世界テレビ市場でシェア1位、2位につけている韓国のサムスン電子とLG電子が、英国で行われたテレビ性能対決で「総合優勝」を日本のパナソニックに譲った。

サムスン電子とLG電子はカテゴリー別評価では首位にもなったが、世界のテレビ業界でそれぞれ「量子ドット」技術を採用したQLEDテレビ陣営、有機ELテレビ陣営をけん引していると自負してきただけに、プライドを傷つけられたとの指摘もある。  

業界によると、英国のテレビ評価専門ウェブサイト、HDTVテストなどが先ごろロンドンで開催した「メジャーテレビ決戦」で、パナソニック製品が総得点32.59点で「2018年のベストテレビ」に選ばれた。2位は31.49点のLG電子製品。3位以下は公表されなかった。



 今回の評価は、LG電子と日本のソニー、パナソニックの有機ELテレビ3モデルと、サムスン電子のQLEDテレビ1モデルの計4モデルが対象となった。いずれも各社が最近発売した65インチプレミアムテレビの代表モデルだ。

 専門家と一般人のレビュアーがホームシアター機能やゲーム用テレビとしての性能、明暗を最適化するHDR(ハイダイナミックレンジ)、明るい場所での画面の鮮明度など、各項目に点数を付けた。
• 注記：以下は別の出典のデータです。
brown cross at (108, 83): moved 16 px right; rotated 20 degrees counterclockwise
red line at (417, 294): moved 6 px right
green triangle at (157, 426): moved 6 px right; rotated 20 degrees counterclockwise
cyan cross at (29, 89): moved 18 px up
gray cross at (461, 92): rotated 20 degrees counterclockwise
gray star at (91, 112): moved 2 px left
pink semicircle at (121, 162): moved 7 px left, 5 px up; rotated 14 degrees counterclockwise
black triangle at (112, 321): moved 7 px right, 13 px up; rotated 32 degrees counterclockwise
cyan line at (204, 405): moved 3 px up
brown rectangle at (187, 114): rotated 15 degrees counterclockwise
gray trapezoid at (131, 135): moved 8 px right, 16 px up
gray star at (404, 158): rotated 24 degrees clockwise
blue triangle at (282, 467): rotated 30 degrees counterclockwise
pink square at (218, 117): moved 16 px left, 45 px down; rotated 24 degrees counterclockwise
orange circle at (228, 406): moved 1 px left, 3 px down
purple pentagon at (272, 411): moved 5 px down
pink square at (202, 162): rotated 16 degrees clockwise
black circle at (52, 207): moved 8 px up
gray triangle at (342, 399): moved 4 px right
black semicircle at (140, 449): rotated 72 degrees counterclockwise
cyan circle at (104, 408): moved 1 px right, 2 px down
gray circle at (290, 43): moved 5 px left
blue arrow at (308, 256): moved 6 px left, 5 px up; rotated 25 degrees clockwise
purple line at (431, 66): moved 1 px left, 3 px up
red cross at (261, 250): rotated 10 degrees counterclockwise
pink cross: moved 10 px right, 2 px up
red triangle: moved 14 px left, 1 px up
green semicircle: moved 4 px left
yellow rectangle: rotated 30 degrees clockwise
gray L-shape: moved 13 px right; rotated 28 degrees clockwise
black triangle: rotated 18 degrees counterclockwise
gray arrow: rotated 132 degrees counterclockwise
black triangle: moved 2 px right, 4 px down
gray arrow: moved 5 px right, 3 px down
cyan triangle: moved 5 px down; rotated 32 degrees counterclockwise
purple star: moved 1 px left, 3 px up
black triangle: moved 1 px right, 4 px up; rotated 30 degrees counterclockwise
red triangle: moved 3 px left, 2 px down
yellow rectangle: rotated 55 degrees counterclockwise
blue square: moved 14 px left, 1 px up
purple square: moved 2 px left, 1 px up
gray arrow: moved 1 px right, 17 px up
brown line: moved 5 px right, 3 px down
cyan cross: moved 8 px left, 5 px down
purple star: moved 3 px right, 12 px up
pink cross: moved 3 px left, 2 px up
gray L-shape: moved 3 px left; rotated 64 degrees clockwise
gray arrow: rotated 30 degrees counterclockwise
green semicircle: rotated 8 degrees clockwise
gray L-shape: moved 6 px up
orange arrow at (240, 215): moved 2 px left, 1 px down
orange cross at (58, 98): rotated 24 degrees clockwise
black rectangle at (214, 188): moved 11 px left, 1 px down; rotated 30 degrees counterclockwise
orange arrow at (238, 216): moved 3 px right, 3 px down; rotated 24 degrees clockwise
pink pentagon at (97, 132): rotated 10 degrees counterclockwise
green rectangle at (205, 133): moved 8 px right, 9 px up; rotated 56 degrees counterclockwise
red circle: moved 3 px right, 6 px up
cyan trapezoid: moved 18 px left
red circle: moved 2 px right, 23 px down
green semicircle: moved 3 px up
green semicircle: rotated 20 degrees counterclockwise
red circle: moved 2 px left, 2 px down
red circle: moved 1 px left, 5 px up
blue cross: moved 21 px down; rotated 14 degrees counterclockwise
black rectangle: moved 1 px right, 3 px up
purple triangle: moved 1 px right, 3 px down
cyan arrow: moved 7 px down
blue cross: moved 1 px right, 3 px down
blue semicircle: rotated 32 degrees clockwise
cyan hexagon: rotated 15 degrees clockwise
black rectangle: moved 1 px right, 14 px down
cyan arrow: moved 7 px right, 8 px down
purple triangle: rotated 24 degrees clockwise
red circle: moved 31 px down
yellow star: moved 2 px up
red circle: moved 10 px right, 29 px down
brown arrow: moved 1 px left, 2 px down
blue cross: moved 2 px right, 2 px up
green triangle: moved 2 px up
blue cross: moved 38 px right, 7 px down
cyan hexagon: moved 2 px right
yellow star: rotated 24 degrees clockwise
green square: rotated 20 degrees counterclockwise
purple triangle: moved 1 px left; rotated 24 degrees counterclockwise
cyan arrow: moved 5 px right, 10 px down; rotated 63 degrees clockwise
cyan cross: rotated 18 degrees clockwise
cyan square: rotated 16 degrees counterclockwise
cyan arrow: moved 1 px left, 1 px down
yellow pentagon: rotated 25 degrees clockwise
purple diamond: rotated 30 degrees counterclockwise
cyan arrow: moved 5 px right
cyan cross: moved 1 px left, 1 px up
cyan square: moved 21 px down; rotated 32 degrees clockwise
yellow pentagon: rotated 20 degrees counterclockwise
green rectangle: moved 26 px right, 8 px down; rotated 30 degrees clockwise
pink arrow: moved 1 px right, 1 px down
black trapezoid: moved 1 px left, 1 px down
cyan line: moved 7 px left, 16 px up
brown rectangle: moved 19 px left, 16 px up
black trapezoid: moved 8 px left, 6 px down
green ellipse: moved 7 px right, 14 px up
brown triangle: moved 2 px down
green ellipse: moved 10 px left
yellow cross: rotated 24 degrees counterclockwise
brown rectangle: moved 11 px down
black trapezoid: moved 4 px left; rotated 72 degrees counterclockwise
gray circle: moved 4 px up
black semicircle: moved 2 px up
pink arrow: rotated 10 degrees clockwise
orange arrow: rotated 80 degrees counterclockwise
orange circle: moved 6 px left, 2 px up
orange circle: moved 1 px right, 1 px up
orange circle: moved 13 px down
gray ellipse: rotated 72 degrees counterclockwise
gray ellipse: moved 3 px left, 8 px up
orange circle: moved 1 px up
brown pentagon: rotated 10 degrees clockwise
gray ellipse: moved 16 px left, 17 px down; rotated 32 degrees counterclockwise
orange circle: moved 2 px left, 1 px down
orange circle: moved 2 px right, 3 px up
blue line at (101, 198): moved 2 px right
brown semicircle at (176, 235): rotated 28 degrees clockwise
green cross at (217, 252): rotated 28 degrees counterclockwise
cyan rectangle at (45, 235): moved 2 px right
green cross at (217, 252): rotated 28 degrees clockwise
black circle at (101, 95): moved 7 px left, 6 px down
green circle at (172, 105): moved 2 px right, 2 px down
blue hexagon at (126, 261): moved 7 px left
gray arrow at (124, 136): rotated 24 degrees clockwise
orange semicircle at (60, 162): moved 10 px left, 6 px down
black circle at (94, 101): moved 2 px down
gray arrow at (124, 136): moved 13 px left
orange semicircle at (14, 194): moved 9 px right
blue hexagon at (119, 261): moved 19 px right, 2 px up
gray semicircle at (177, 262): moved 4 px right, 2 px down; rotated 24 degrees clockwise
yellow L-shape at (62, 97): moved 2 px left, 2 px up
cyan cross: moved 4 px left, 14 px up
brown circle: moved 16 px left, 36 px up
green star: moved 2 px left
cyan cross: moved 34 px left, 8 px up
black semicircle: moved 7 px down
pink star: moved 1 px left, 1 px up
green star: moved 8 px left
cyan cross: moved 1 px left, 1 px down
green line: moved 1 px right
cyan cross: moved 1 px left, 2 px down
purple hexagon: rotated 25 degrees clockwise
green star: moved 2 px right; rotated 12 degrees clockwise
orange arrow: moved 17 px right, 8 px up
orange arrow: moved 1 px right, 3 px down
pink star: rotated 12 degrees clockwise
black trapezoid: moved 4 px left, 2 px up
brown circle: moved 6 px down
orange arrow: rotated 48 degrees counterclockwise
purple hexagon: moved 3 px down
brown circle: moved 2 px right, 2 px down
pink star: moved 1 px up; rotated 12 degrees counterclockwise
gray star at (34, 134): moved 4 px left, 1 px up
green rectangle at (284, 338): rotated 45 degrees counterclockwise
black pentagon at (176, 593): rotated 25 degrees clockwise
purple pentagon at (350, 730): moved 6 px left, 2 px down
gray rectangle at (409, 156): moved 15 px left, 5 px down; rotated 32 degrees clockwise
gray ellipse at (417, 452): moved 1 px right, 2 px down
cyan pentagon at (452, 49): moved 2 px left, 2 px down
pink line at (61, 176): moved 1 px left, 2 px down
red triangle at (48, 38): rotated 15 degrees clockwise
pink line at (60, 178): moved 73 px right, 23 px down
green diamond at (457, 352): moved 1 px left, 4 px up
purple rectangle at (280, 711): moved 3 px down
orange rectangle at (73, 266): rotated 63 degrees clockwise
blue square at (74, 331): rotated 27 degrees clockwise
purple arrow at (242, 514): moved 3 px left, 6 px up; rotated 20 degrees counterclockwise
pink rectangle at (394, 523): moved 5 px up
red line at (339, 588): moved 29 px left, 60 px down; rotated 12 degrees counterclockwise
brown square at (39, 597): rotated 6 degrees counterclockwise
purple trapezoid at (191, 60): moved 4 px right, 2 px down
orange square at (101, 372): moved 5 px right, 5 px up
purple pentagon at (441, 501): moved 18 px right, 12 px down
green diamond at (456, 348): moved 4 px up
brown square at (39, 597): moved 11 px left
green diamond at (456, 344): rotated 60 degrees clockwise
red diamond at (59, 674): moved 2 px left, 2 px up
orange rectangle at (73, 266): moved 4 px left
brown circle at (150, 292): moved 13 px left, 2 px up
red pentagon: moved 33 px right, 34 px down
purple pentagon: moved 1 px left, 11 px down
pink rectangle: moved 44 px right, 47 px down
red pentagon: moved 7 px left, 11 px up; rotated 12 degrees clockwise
 パナソニック製品はベストテレビに加え「ベストホームシアターテレビ」にも選定され、「ベストリビングルームテレビ」と「ベストHDRテレビ」では2位に入るなど、大半のカテゴリーで優秀な成績を収めた。

 サムスン電子製品は「ベストゲーム用テレビ」、LG電子製品は「ベストHDRテレビ」にそれぞれ選定され、多少なりともプライドを守った。

 米経済誌フォーブスは結果について「特にパナソニックに素晴らしいニュース」としながらも、「今回の勝負は評価者がブランドを見ながら点数を付けるなど限界があった」と指摘した。

 有機ELとQLEDの対決に関しては「双方とも重要な評価カテゴリーで勝利した」とし、事実上の「引き分け」を宣言した。